In Aesop’s fable, a foolish grasshopper ignores the warnings from a prudent ant that the bountiful crop of summer food will disappear once winter arrives. The grasshopper plays and feasts while the ant labors and stores up reserves. When winter eventually arrives, the ant survives. The grasshopper does not.
It is a parable President Biden ought to take to heart. America’s Strategic Petroleum Reserve (SPR) is intended for use in times of genuine emergency, not as an economic tool to lessen the blow of rising energy costs.
President Biden recently announced the release of approximately 180 million barrels of oil from the US Strategic Petroleum Reserve. While this is not the first time that a US president has used the SPR for political purposes, i.e., to reduce voter pain at the pump, the scale of Biden’s action is unprecedented. It is also dangerous and short-sighted.

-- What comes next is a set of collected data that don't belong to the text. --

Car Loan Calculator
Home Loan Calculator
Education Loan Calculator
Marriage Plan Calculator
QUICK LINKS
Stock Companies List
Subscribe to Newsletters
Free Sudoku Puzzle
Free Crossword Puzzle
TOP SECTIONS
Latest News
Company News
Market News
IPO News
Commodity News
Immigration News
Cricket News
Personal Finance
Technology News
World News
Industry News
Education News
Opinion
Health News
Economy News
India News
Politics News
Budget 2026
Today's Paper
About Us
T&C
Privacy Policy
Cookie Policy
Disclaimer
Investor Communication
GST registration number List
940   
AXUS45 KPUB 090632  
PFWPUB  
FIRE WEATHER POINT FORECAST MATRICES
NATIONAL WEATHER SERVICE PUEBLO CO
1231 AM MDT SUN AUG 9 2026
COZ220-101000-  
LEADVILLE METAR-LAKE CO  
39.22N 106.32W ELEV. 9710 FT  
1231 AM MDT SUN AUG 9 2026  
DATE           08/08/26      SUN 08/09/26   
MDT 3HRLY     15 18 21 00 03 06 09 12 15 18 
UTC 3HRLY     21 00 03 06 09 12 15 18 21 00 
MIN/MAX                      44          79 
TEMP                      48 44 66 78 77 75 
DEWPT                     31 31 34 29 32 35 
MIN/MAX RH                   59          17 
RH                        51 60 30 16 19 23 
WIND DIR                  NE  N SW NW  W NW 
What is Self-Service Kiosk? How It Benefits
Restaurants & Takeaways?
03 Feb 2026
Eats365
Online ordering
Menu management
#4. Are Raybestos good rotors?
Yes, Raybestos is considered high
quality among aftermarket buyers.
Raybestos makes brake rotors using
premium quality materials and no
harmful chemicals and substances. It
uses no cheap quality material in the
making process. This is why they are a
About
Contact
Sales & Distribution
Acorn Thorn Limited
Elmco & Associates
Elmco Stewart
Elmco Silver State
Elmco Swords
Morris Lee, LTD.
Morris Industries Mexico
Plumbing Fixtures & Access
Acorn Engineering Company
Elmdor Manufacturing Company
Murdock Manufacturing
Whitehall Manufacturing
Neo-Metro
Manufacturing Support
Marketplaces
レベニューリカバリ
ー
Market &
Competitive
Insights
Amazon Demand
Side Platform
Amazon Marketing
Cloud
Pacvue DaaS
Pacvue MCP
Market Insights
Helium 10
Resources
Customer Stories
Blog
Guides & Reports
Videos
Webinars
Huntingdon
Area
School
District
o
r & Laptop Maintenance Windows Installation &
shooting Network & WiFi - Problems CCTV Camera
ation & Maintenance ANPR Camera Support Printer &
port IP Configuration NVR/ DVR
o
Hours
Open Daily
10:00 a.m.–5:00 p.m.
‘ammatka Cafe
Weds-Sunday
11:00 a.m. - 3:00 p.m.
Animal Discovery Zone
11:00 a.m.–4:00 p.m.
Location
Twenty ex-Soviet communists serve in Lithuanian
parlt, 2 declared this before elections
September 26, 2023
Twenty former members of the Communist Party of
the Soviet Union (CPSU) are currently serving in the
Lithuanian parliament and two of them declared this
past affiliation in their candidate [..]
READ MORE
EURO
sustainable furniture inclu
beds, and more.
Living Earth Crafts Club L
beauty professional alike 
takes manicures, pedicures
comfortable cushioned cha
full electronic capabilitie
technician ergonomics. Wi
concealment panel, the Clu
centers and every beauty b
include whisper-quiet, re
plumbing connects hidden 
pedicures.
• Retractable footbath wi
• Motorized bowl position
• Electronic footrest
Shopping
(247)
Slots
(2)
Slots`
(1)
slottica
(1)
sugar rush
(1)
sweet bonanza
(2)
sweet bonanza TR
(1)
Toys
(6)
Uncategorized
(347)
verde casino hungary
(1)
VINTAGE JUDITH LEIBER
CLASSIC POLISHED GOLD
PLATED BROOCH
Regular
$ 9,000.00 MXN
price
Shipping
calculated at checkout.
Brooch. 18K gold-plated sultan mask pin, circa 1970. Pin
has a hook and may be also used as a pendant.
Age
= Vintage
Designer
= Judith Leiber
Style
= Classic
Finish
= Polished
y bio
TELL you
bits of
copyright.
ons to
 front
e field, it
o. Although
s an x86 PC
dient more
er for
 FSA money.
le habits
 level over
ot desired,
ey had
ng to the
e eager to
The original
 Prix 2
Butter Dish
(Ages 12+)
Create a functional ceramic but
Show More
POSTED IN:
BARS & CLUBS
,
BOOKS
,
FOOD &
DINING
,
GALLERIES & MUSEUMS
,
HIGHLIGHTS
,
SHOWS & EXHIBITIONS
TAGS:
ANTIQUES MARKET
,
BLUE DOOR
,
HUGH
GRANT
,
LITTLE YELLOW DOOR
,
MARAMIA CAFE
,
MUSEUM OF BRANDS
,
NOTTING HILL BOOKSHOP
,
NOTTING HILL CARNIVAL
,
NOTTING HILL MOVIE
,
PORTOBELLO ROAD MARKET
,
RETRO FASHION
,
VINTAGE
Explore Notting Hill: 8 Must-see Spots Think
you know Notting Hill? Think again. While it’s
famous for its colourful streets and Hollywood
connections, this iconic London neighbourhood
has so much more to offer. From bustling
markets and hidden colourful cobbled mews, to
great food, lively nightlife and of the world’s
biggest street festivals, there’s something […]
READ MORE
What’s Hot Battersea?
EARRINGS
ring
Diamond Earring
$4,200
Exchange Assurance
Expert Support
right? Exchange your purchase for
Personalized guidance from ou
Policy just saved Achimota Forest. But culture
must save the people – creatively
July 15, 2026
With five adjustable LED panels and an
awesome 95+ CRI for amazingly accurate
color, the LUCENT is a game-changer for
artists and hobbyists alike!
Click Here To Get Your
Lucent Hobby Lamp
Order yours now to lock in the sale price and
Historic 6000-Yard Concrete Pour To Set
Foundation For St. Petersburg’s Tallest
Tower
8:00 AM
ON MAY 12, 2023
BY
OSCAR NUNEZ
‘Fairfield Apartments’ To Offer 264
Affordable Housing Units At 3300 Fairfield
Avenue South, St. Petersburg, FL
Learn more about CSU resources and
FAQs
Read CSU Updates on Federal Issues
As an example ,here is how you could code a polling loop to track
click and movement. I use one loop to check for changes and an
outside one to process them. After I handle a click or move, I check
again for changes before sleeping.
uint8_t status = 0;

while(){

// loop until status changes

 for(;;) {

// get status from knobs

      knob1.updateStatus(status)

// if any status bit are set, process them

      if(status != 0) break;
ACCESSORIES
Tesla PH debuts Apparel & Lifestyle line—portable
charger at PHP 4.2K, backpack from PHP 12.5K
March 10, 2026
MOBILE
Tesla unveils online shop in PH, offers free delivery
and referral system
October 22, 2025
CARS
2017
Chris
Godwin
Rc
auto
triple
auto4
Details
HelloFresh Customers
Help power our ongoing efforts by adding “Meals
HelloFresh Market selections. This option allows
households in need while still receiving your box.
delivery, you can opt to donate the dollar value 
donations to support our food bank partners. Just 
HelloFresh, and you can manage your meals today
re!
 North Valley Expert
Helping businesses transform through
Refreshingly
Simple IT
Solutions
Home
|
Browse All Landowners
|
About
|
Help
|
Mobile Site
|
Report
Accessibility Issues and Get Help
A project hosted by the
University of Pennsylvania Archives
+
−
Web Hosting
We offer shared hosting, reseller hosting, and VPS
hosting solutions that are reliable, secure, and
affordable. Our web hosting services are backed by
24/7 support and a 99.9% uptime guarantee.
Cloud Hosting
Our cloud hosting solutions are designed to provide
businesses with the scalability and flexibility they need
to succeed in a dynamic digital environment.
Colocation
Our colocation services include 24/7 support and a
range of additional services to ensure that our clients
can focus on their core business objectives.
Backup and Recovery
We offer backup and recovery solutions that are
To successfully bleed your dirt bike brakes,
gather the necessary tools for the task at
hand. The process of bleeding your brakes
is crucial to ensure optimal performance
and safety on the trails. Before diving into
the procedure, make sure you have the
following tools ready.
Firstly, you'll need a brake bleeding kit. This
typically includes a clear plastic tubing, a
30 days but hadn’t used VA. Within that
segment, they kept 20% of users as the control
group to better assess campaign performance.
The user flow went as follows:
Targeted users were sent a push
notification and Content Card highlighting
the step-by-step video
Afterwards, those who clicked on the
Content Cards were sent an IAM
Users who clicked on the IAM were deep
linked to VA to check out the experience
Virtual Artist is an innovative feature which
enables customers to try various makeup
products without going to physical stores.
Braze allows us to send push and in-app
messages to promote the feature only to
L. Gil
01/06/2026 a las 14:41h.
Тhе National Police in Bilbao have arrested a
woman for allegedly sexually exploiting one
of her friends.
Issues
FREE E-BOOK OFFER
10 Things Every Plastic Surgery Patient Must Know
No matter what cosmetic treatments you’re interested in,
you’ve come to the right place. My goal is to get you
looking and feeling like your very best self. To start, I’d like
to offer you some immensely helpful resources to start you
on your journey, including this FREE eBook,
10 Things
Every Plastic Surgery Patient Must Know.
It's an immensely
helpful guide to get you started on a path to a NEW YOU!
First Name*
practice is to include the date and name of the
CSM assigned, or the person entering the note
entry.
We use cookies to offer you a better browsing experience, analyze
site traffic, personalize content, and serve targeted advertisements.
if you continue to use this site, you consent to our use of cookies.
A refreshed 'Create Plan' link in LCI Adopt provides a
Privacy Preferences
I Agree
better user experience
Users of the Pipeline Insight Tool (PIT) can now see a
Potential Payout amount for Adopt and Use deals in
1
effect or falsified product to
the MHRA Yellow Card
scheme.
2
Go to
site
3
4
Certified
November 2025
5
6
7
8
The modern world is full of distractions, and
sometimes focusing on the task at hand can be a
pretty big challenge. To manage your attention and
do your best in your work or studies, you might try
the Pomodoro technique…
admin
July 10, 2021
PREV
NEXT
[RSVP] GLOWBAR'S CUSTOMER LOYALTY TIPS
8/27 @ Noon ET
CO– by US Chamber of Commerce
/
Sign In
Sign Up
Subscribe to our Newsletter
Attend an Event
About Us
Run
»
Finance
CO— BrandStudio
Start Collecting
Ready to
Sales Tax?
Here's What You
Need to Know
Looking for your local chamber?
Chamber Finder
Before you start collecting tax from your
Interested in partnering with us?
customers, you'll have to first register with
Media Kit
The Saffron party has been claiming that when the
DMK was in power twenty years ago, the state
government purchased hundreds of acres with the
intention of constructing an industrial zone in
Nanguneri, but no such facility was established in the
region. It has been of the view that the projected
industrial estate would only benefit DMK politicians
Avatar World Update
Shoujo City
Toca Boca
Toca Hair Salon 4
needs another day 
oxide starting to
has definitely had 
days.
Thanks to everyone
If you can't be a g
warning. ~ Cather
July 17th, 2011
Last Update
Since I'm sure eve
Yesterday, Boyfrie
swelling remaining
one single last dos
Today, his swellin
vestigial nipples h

The US has never drawn more than c. 30 million barrels from the SPR in a given year. The largest one-time release came in September-October 2000. President Clinton, facing a doubling of oil prices from a low of $20 per barrel, authorized the release of 33 million barrels in hope of lowering prices ahead of the George W. Bush vs. Al Gore presidential election in November 2020.
Two years later, in 2002, a supply shock hit energy markets when Venezuelan oil workers went on strike to protest Venezuelan President Chavez’s increasingly oppressive regime. Three million barrels a day of global production went suddenly offline. The Bush administration debated releasing oil from the SPR, but eventually decided against it, concluding that the move was not merited short of a much larger supply disruption. Later in his administration, Bush would sell 26 million barrels from the SPR in the wake of hurricanes Ivan and Katrina. President Obama also sold 30 million barrels in 2011 following the crisis in Libya. Otherwise, Presidents Obama and Trump largely maintained the reserve at near full capacity.
The US Strategic Petroleum Reserve was established following the 1973-74 oil embargo. Then, OPEC producers attempted to squeeze the American economy and influence US foreign policy towards Israel. America came to learn the dangers of reliance on foreign powers for its energy security. The SPR became part of a broader solution alongside supply diversification, increased domestic production, and technological innovation to maintain US energy security.
The purpose of the SPR is to “counter a disruption in commercial oil supplies which could threaten the U.S. economy.” The SPR was never intended to be used as a backdoor method for price controls. President Clinton’s Secretary of the Treasury, Larry Summers, affirmed as much when he said, to the apparent displeasure of his boss, “the SPR was created to respond to supply disruptions, [not] simply to respond to high prices or a tight market.” The temptation to use the SPR for political ends, or short-term economic relief, undermines America’s energy security and exposes the nation to unnecessary risks.
Energy markets guru Daniel Yergin points out that yielding to political temptation “drains oil from the reserves that might be needed in a more serious situation in the future.” Tapping the SPR also distorts price signals in the market, which leads to overconsumption and discourages new production from coming online. The effect is also short-lived. Prices tend to return to their natural, market determined level.
The Biden administration has not shied away from its economic rationale for releasing reserves, blaming rising gas and oil prices on Russia’s invasion of Ukraine, and arguing that tapping the SPR will benefit the American consumer. However, oil and gas prices were rising long before Russia invaded, and the Biden administration was already quietly tapping the reserve last year in an attempt to ameliorate them.
Indeed, 50 million barrels were drawn in 2021. SPR inventory declined 11% from 638 to 568 million barrels from January 2021 to the end of March 2022. An additional release of 180 million barrels will bring inventory down to just over half the total capacity, placing the reserve close to the statutory minimum of 350 million barrels. Should a genuine emergency arise, the US will have just over ten months of remaining supply at the statutory maximum draw of 30 million barrels per month.
That’s risky. If we’ve learned anything over the past two years, whether from the pandemic, the Texas power grid failure, or Russia’s invasion of Ukraine, it is that unexpected events can arise suddenly. We are already in danger of a wider European war. State-sponsored cyberattacks against critical infrastructure are a real risk. And we cannot rule out the possibility of hostilities in Taiwan or the South China Sea.
Whatever the potential disruption, the lesson of the ant and the grasshopper is that it is unwise to eat into supply that ought to be reserved for the harsher seasons that inevitably come.
As the name implies, the U.S. Strategic Petroleum Reserve should be considered a strategic asset, not an economic one. It belongs to the realm of national security, not domestic politics.
Far better to keep the US Strategic Petroleum Reserve full to help America meet the challenges of an unpredictable future.